— start —
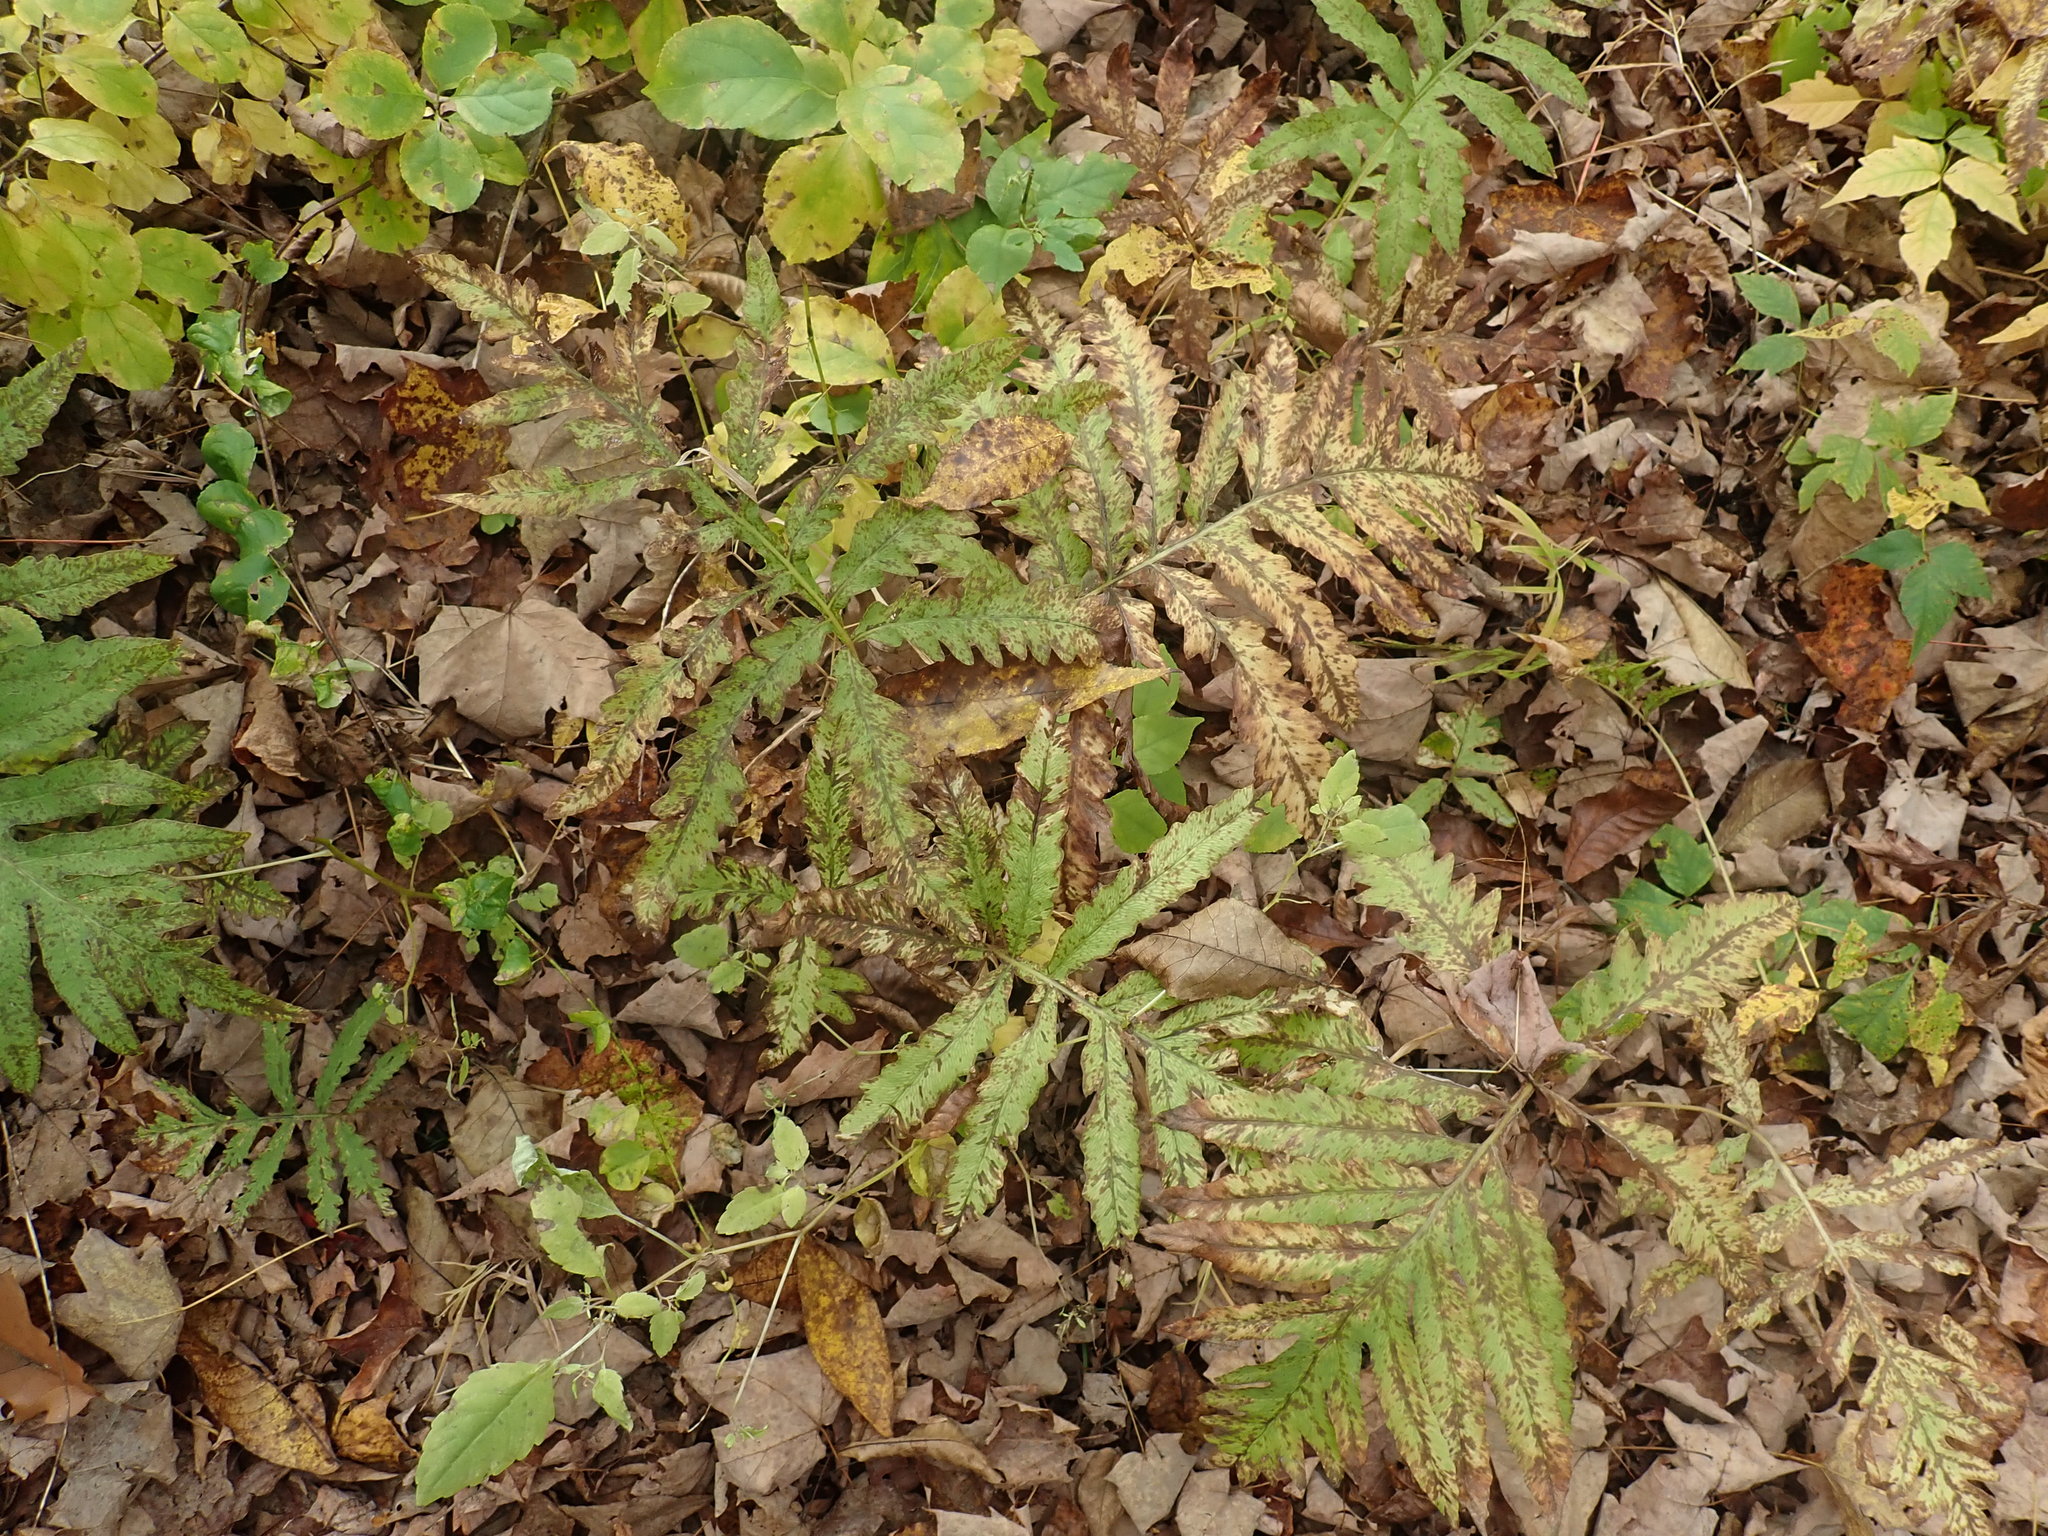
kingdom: Plantae
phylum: Tracheophyta
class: Polypodiopsida
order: Polypodiales
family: Onocleaceae
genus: Onoclea
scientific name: Onoclea sensibilis
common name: Sensitive fern
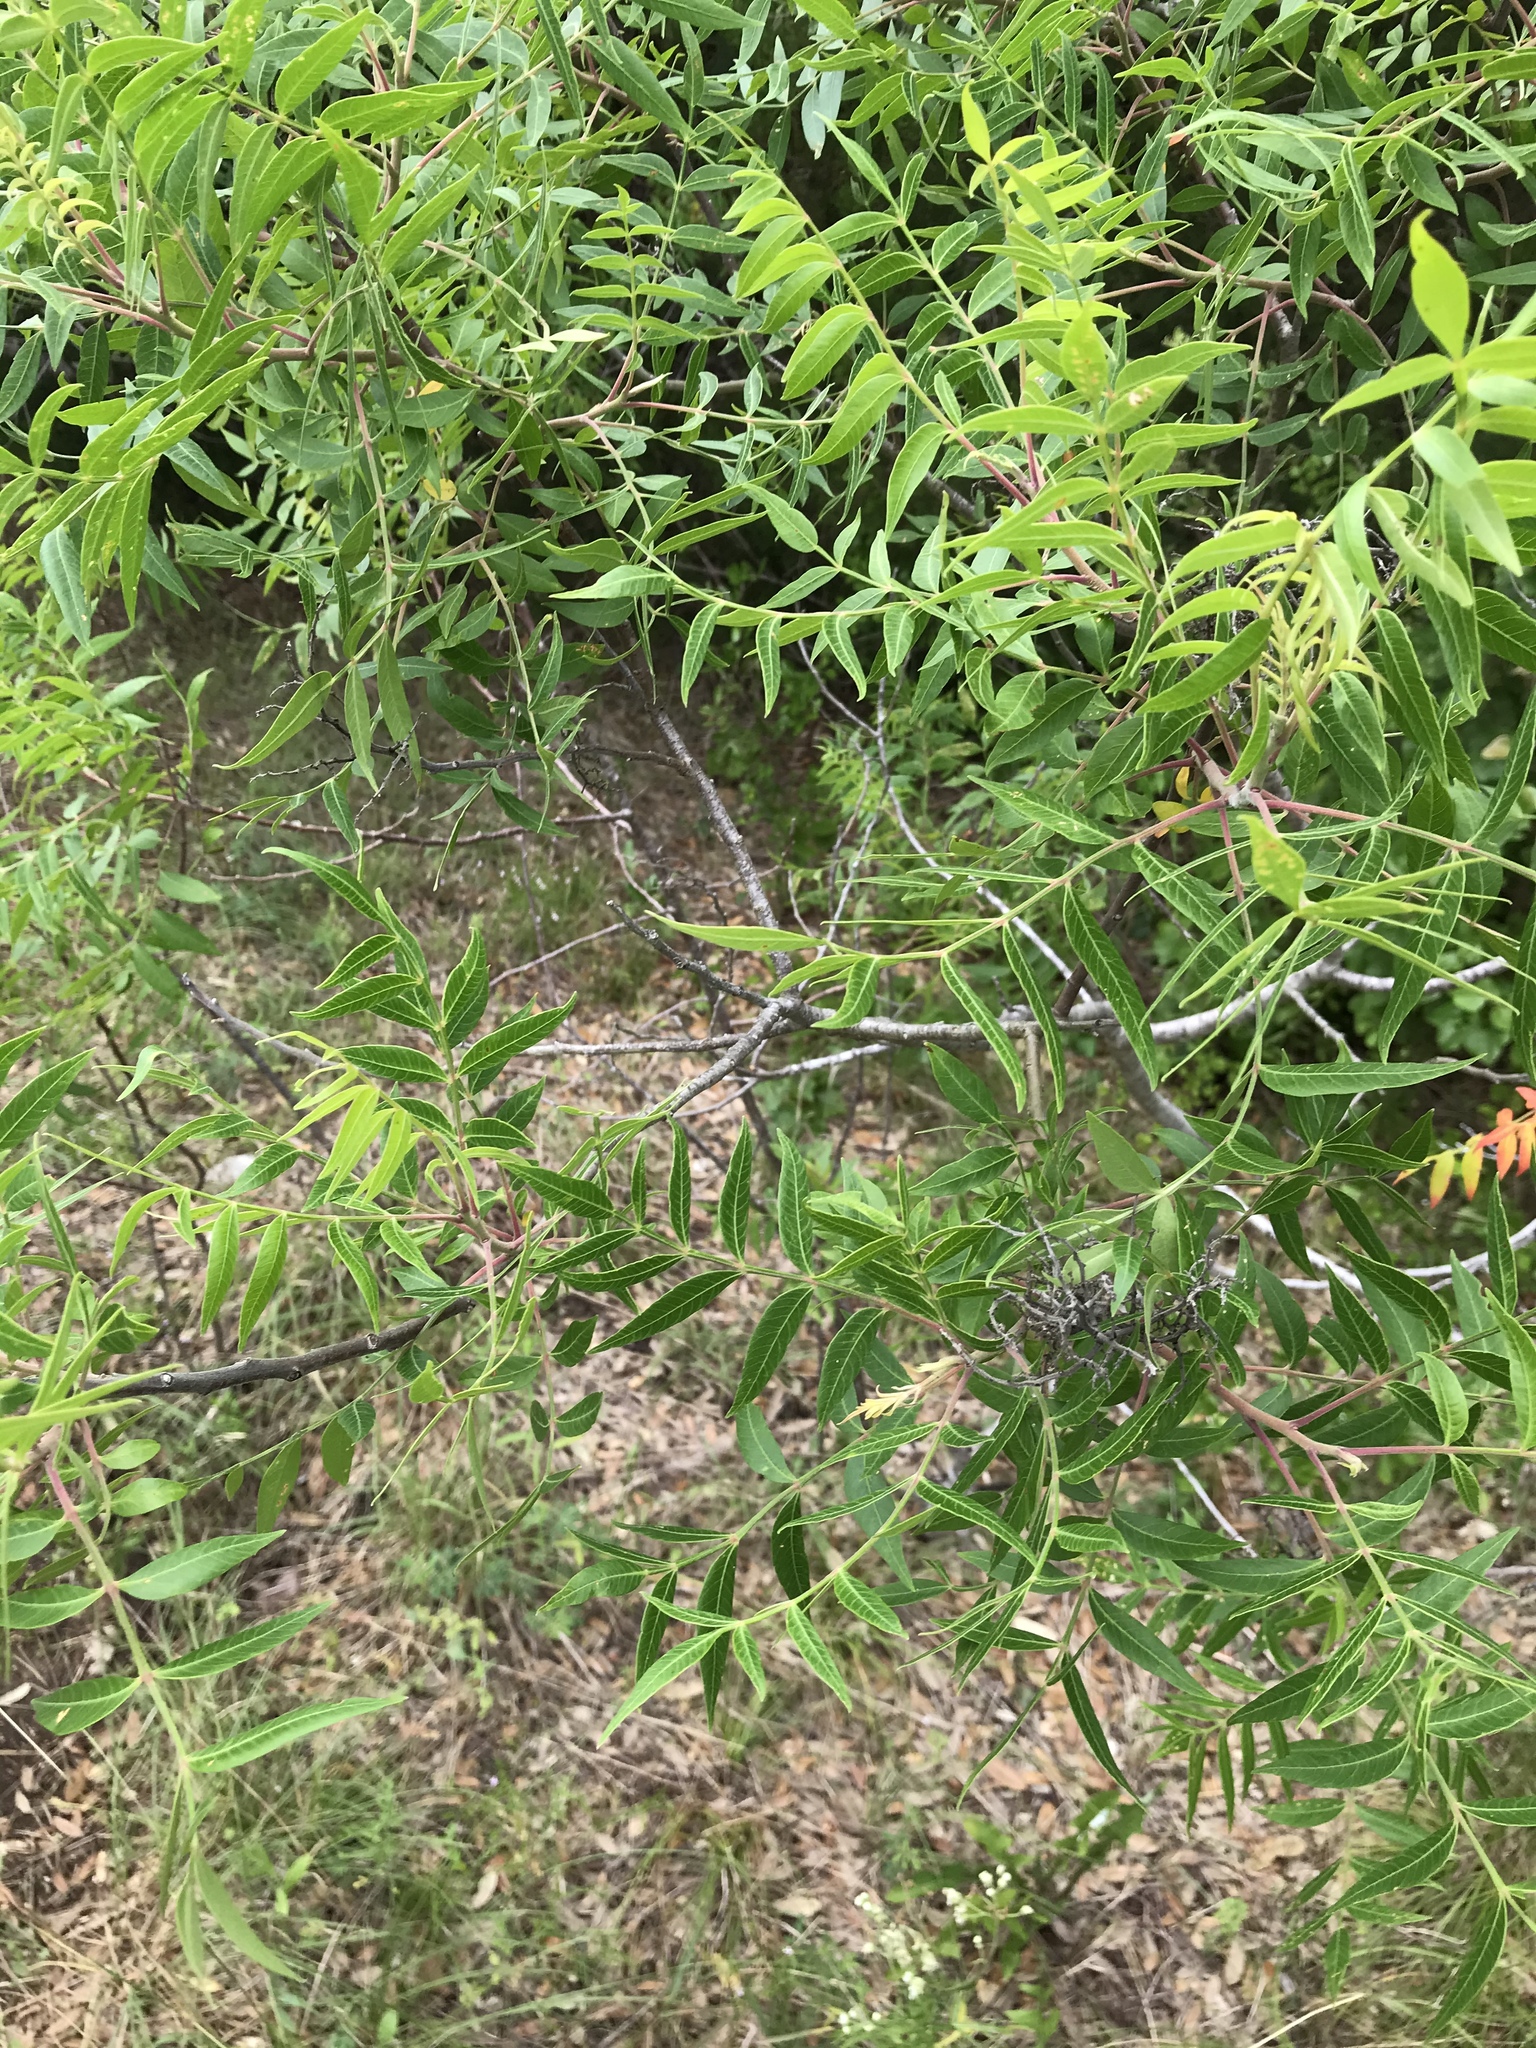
— end —
| The problem |
Give the item lines as a Markdown table with the columns Row and Line, one numbered row per line and no blank lines. Begin at the line that has "order: Polypodiales", go through the end of the items, and leave out the pictures.

| Completed exercise |
| Row | Line |
|---|---|
| 1 | order: Polypodiales |
| 2 | family: Onocleaceae |
| 3 | genus: Onoclea |
| 4 | scientific name: Onoclea sensibilis |
| 5 | common name: Sensitive fern |